Joëlle Sicamois est la présidente de la Fondation pour l’Enfance. Selon son dernier baromètre sur les violences éducatives ordinaires (VEO), 81% des parents utilisent encore ces formes de violences. Pourtant, près de huit Français sur dix affirment savoir ce qu’elles sont (79%, en hausse de 7 points par rapport à 2022), et près de la moitié déclarent en connaître précisément les contours (46%, +8 points). Pour rappel, sont considérées comme violences éducatives ordinaires les gifles, les fessées, les cris ou les humiliations que les parents ou éducateurs utilisent pour corriger ou contrôler les enfants. Elles sont interdites par la loi du 10 juillet 2019.
AirZen Radio. Pouvez-vous nous donner un aperçu des résultats de ce baromètre ?
Joëlle Sicamois.

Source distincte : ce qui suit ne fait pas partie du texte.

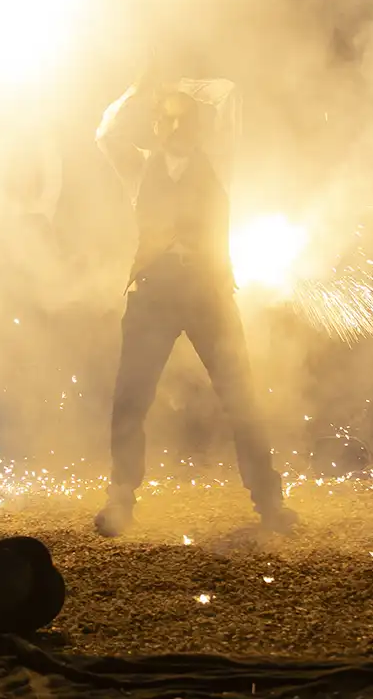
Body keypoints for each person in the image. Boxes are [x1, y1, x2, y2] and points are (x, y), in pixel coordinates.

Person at [92, 76, 295, 536]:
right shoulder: (141, 167)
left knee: (240, 396)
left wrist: (177, 82)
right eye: (165, 118)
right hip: (154, 291)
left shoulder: (218, 161)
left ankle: (269, 503)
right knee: (130, 399)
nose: (174, 125)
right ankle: (120, 501)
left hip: (207, 291)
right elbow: (105, 135)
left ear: (197, 126)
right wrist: (139, 89)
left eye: (182, 117)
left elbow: (229, 94)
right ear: (156, 126)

Ce baromètre, qui est une seconde édition, révèle des éléments positifs. La connaissance des violences éducatives ordinaires a progressé chez les parents. Leur compréhension de ces violences s’est améliorée, tout comme leur connaissance de la loi de juillet 2019. En revanche, ce qui nous préoccupe beaucoup, c’est que les usages des violences éducatives ordinaires ont stagné. Nous observons même une tendance à la hausse. Cela nous questionne énormément. Nous constatons une meilleure notoriété et une meilleure connaissance, mais les parents persistent.
Pourquoi ?
Il y a un élément qui nous donne un début d’explication. En effet, 60 % des parents considèrent que cela concerne la cellule familiale et que l’État ne doit pas interférer. Cette opinion est en hausse. Cela signifie : laissez-nous tranquilles, nous gérons nos enfants comme nous le souhaitons, cela ne regarde personne. Alors que si, cela regarde tout le monde. La façon dont les enfants sont traités concerne toute la société.

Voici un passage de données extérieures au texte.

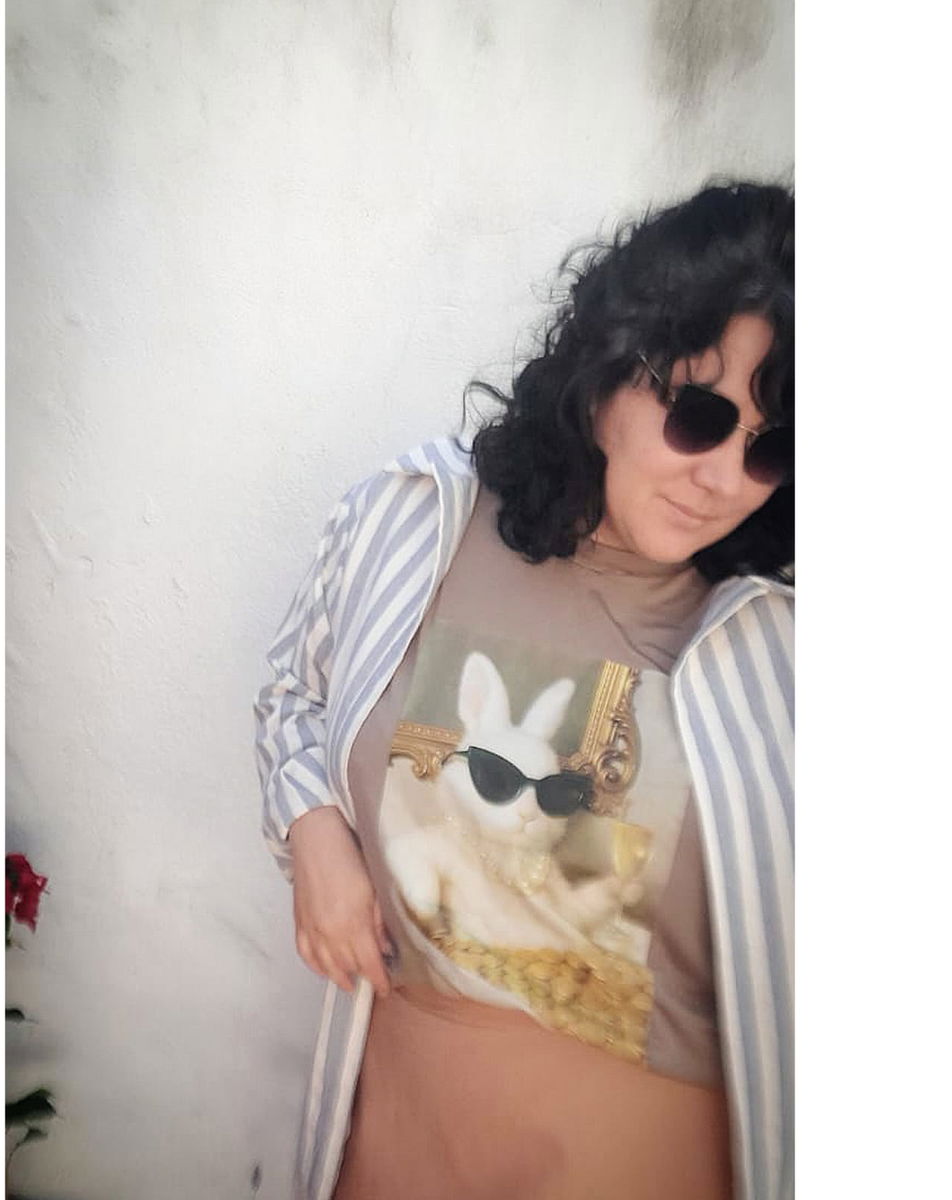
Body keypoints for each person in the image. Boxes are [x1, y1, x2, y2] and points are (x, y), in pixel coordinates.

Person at [254, 181, 794, 1200]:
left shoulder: (782, 650)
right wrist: (313, 831)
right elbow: (294, 692)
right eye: (699, 416)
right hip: (402, 1125)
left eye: (771, 446)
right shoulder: (418, 520)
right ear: (604, 377)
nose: (724, 477)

Comment expliquer la contradiction entre la conscience du problème et sa persistance ?
Déjà, nous disons que, certes, les parents disent qu’ils connaissent, il y a une progression de la connaissance, mais nous ne sommes pas certains qu’elle soit si fine. Ils pensent connaître, mais sans véritablement savoir. Ensuite, ce qui compte, c’est d’amener les parents à comprendre les impacts de ces usages. Répétés, ils affectent le développement de l’enfant, ses capacités d’interaction, sa confiance et son estime de soi. Comprendre ces impacts est crucial pour la réussite en société.
Comment nous améliorer ?
Dès la grossesse, il faudrait expliquer aux parents les besoins fondamentaux de l’enfant pour bien grandir. Aujourd’hui, les parents deviennent parents et sont laissés seuls. Il ne s’agit pas de dire aux parents que faire, mais de leur donner des clés de lecture. D’ailleurs, un tiers des parents aimeraient bénéficier d’ateliers de soutien à la parentalité.
Il y a aussi une question de volonté et d’organisation. Dans certains pays du Nord, dès la sortie de la maternité, des groupes de parole sont organisés pour les parents du même quartier. C’est un soutien énorme et peu coûteux. En France, nous avons des PMI et des maisons des 1000 premiers jours, qui sont essentielles. Donnons-leur les moyens d’accompagner et d’aider les parents.
Ensuite, il faut que notre société considère que c’est collectivement qu’on y arrivera. Le dialogue doit se renforcer entre parents, enseignants, professeurs dans les centres de loisirs et clubs sportifs. Tout le monde doit se sentir responsable des enfants qui gravitent autour de nous.